Recent rumours suggest that writer-producer
Eric Kripke (Supernatural) is being considered to mastermind a TV adaptation of
Neil Gaiman's seminal comic-book Sandman, now that Warner Bros TV are chasing the rights from their sister company DC Entertainment. Sandman has been stuck in development hell for many years, once close to becoming a HBO TV series courtesy of
James Mangold (Identity, 3:10 To Yuma), with Gaiman himself involved in its development. There have also been reports that
Matthew Vaughn (Stardust, Kick-Ass) is keen to adapt Sandman into a big-budget movie, despite popular feeling that the long-form TV format is best-suited to the source material.
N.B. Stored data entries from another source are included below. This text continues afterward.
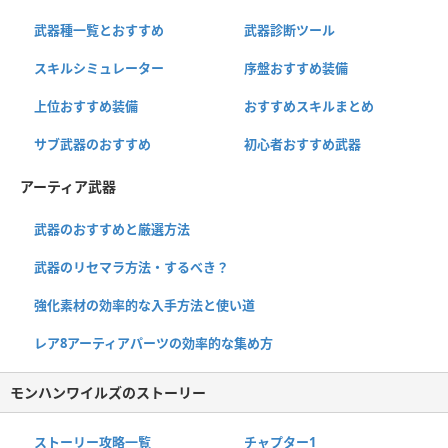
武器種一覧とおすすめ
武器診断ツール
スキルシミュレーター
序盤おすすめ装備
上位おすすめ装備
おすすめスキルまとめ
サブ武器のおすすめ
初心者おすすめ武器
アーティア武器
武器のおすすめと厳選方法
武器のリセマラ方法・するべき？
強化素材の効率的な入手方法と使い道
レア8アーティアパーツの効率的な集め方
モンハンワイルズのストーリー
ストーリー攻略一覧
チャプター1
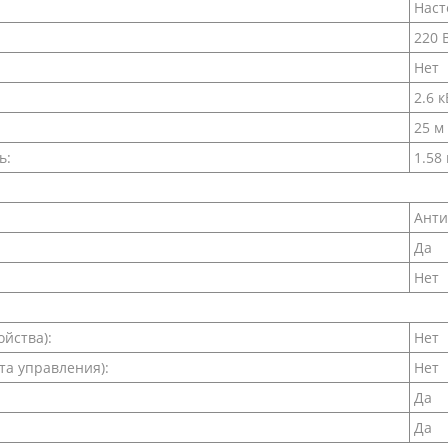
Наст
220 
Нет
2.6 к
25 м
ь:
1.58
Анти
Да
Нет
йства):
Нет
та управления):
Нет
Да
Да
A widespread opinion similarly held for the Watchman adaptation, itself once stuck in development hell until Zack Snyder eventually turned it into a movie (with mixed success). For the uninitiated, Sandman was a 75-issue critically-acclaimed comic-book serial that ran from 1989 till 1996, focusing on the anthropomorphic character of Dream (aka Morpheus); a deity summoned and captured by occultists, then imprisoned for 70 years, before escaping into the modern-day to plot his revenge and rebuild his dilapidated kingdom. Are you keen to see Sandman make it to the small-screen? Is Kripke the man for the job? Do you agree that Sandman would make a better TV series than it would a movie? Or does the material scream out for a visionary filmmaker's touch?